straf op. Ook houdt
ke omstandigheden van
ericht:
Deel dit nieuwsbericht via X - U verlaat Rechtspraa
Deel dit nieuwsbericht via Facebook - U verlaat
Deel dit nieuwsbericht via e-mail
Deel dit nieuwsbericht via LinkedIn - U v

= = = = = = =

#### EXERCISE
Please output every line of the records above, word for word and in the same order.

#### SOLUTION TO THIS EXERCISE
straf op. Ook houdt
ke omstandigheden van
ericht:
Deel dit nieuwsbericht via X - U verlaat Rechtspraa
Deel dit nieuwsbericht via Facebook - U verlaat
Deel dit nieuwsbericht via e-mail
Deel dit nieuwsbericht via LinkedIn - U v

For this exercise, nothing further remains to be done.